## TASK STATEMENT
The entire listing, reproduced exactly and stripped of images, is the expected output.

#### GIVEN DATA ####

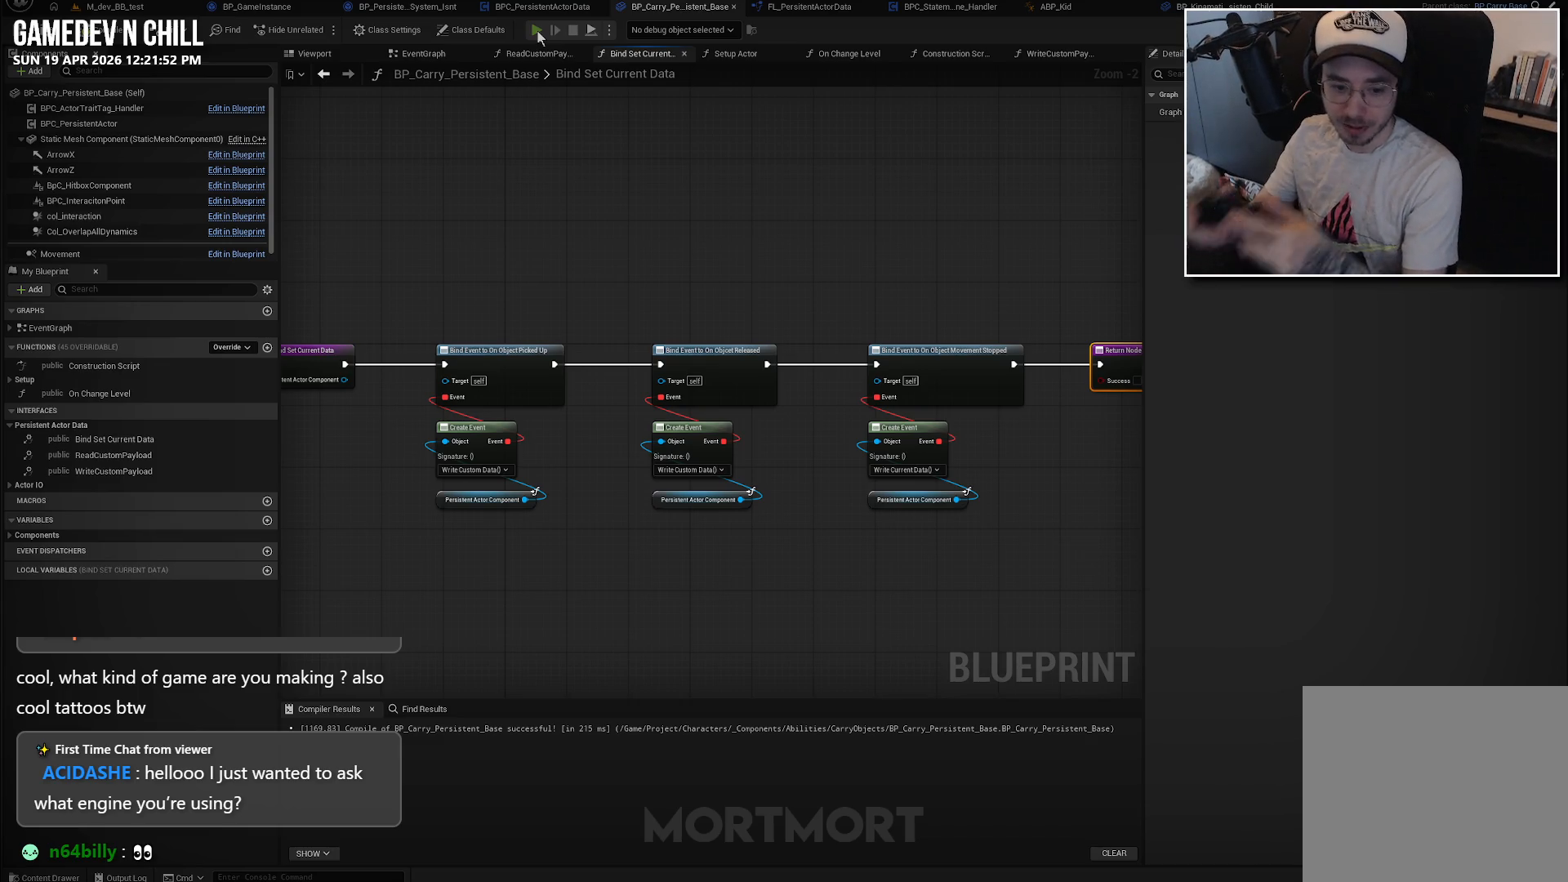
{"buttons": [], "left_stick": "center", "right_stick": "center", "events": []}
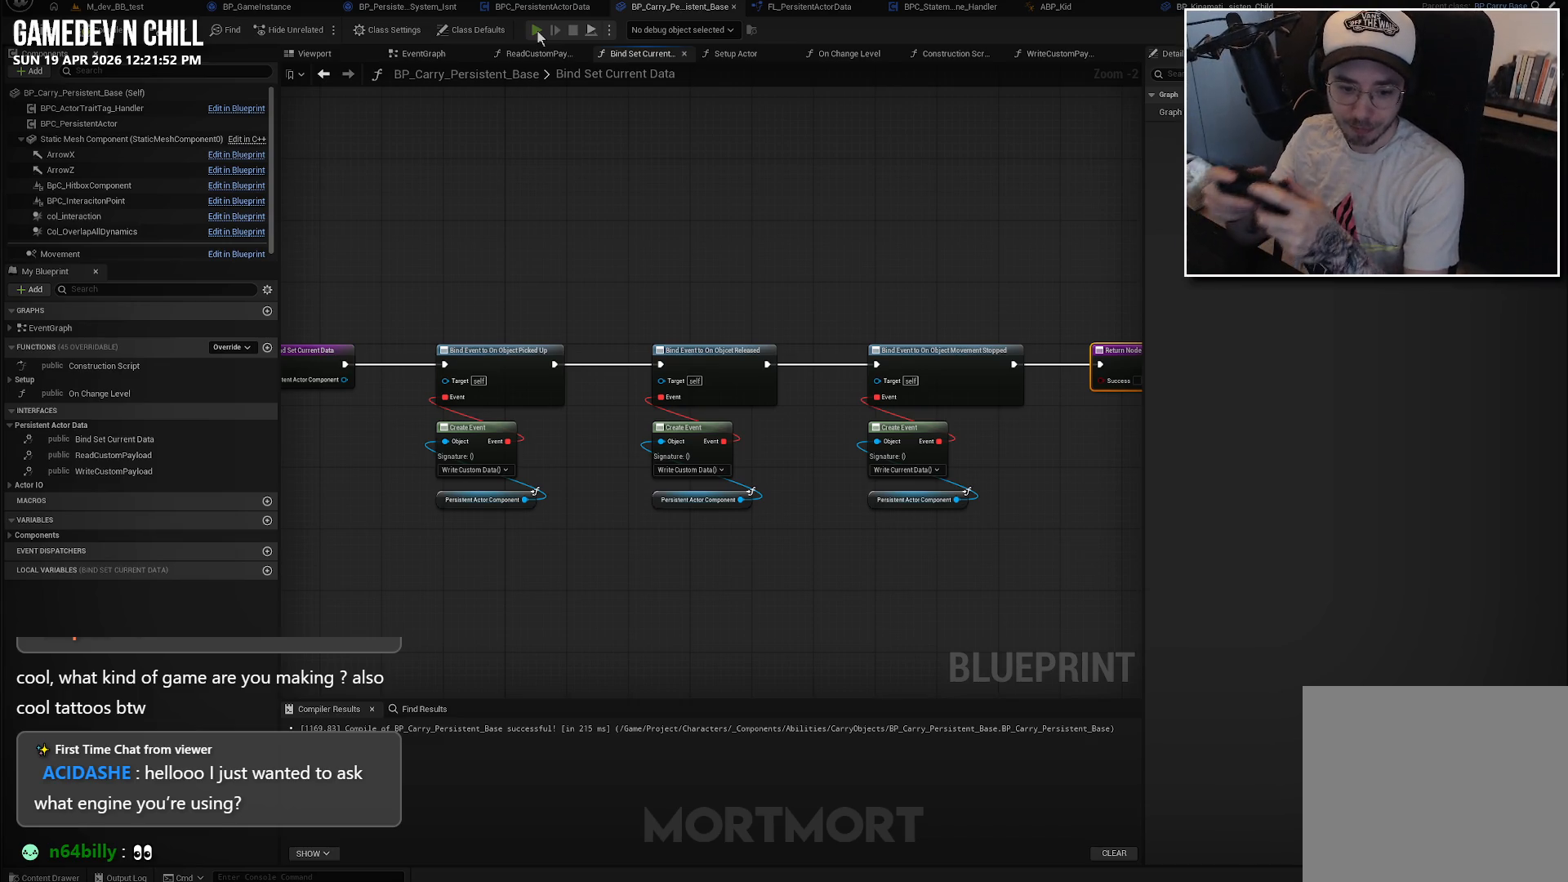
{"buttons": [], "left_stick": "center", "right_stick": "center", "events": []}
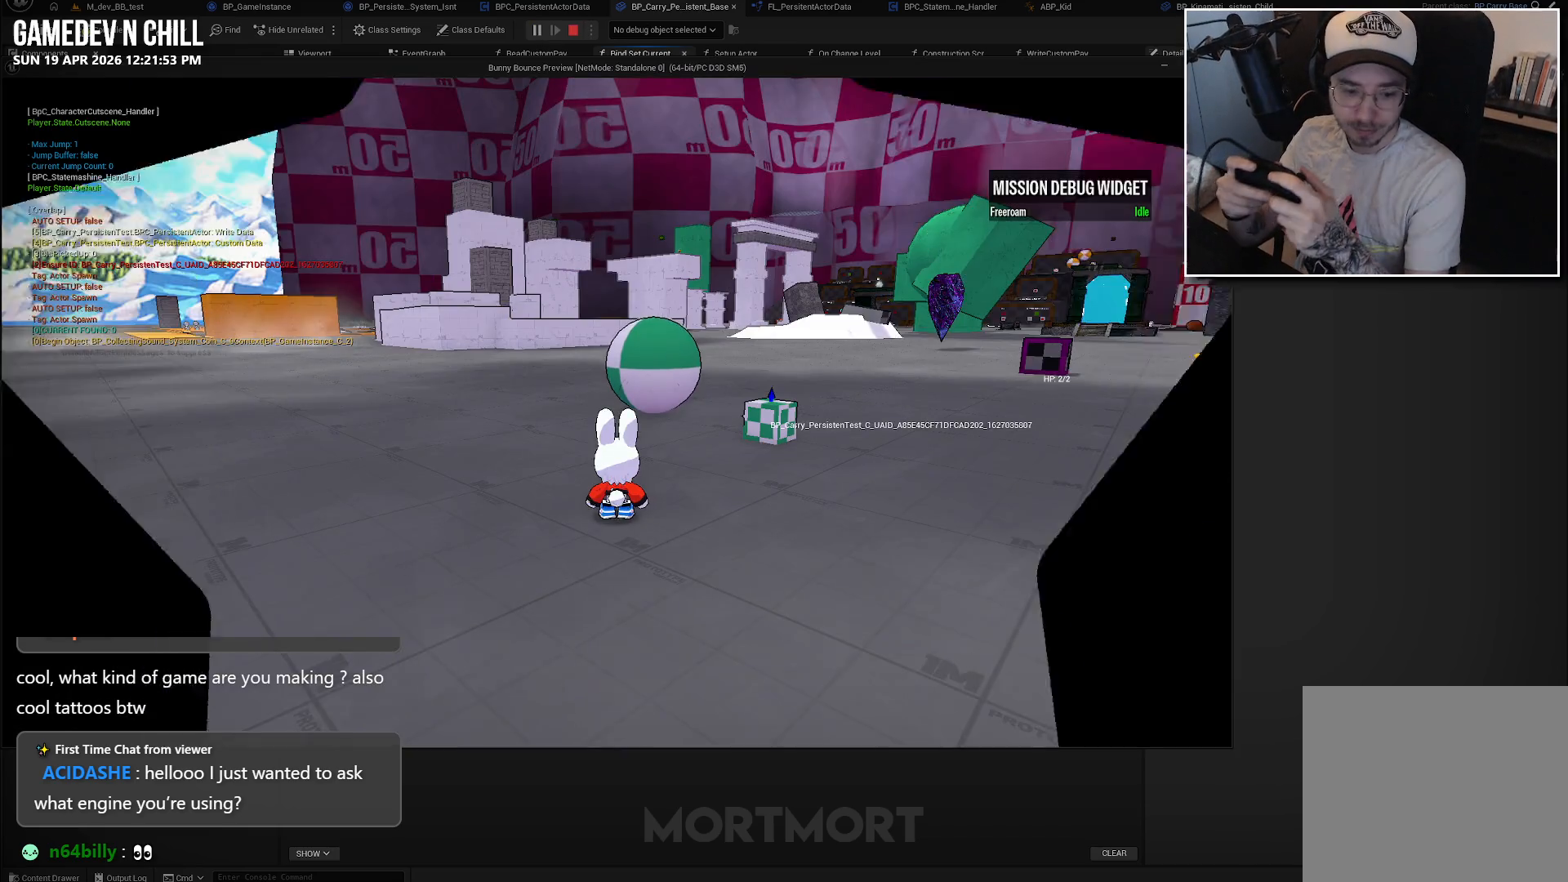
{"buttons": [], "left_stick": "down", "right_stick": "left", "events": [[117, "right_stick", "left"], [267, "right_stick", "up-left"], [450, "right_stick", "left"], [467, "left_stick", "down"]]}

####

## OUTPUT BELOW
{"buttons": [], "left_stick": "center", "right_stick": "center", "events": []}
{"buttons": [], "left_stick": "center", "right_stick": "center", "events": []}
{"buttons": [], "left_stick": "down", "right_stick": "left", "events": [[117, "right_stick", "left"], [267, "right_stick", "up-left"], [450, "right_stick", "left"], [467, "left_stick", "down"]]}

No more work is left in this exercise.